* Excerpt *

++++++++++

Probability Nomenclature

Probability is our attempt at making sense of random events in our rather random world. The simplest example—a coin toss—will surprisingly motivate many topics that we will formulate with greater and greater generality.

Flip a coin. You get 1 point if ‘Head’ comes up, and nothing if ‘Tail’ comes up. You start with a score of 0. After one flip, what is your score? Well, it depends. Does the coin land ‘Head’? Does it land ‘Tail’? It could go either way. How do we model this phenomenon. Well, there are 2 outcomes, and if they are equally likely, then we can say that each outcome has a probability of 1/2.

In mathematical notation, we let the sample space \Omega := \{\text{H}, \text{T}\} denote the set of possible outcomes after one flip of the coin. What are the different events that we can measure? Surely we have the non-negative probabilities

\mathbb P( \{ \text{H} \} ) = \frac 12,\quad \mathbb P( \{ \text{T} \} ) = \frac 12.

But more is true. What is the probability that we get either a ‘Head’ or a ‘Tail’? In the real would it could be the case that a coin lands on its edge, but in a mathematical world, we preclude such a possibility. This means that there are only two possible outcomes: a ‘Head’ or a ‘Tail’, and they don’t overlap. At least one of them must be true! Hence, it makes sense to assert

\mathbb P(\Omega) = \mathbb P(\{ \text{H}, \text{T} \}) = 1.

This discussion almost seems trivial, until we make one modification. Now flip the coin two times. You get 1 point if ‘Head’ comes up, and nothing if ‘Tail’ comes up. You start with a score of 0. After two flips, what is your score?

Let’s list down the different possible outcomes:

\Omega = \{ ( \text{H}, \text{H} ), ( \text{H}, \text{T} ), ( \text{T}, \text{H} ), ( \text{T}, \text{T} ) \} = \{\text H, \text T\}^2.

How do we assign their probabilities? And furthermore, how do we determine our score? Assuming no funny business, we would think that all outcomes are equally likely. Once again, at least one outcome should hold, so we stipulate \mathbb P(\Omega) = 1. Furthermore, for any two distinct outcomes \omega_1 \neq \omega_2, we stipulate the event that either one occurs as their sum:

\mathbb P(\{\omega_1, \omega_2\}) = \mathbb P(\{\omega_1\} \cup \{\omega_2\}) := \mathbb P(\{\omega_1\}) + \mathbb P(\{\omega_2\}).

++++++++++

* Entries drawn from a collection *
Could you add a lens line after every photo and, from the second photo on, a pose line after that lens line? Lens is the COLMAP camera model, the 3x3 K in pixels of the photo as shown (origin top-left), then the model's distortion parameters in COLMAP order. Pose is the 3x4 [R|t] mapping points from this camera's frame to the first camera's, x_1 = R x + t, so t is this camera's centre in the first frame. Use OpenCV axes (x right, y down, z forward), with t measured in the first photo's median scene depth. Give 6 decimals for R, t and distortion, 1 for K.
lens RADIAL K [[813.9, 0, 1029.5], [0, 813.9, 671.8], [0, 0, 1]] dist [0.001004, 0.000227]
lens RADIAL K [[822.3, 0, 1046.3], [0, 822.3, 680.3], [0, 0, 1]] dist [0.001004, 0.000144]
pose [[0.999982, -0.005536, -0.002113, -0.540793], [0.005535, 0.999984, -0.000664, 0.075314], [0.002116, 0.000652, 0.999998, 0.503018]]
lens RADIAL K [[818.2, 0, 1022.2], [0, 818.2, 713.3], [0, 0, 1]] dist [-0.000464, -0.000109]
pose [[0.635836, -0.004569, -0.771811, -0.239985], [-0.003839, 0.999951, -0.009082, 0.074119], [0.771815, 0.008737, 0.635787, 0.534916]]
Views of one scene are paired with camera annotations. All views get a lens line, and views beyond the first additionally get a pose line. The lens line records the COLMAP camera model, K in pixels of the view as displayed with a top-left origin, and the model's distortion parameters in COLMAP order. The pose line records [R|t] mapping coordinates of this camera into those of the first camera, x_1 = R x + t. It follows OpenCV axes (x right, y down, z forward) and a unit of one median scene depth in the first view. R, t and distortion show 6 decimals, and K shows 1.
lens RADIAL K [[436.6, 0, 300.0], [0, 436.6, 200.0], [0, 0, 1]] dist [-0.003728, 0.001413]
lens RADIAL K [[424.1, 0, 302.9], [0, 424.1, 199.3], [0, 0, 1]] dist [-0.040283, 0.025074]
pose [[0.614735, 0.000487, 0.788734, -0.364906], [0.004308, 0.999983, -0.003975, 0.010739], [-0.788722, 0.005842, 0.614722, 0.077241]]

++++++++++

* What this exercise asks *
(A) Transcribe the probability excerpt from "Probability is our" to "and greater generality.".
(B) According to the probability excerpt, what outcome of a coin toss is ruled out in a mathematical world?

* Solutions to the problems *
(A)
Probability is our attempt at making sense of random events in our rather random world. The simplest example—a coin toss—will surprisingly motivate many topics that we will formulate with greater and greater generality.

(B) The coin landing on its edge.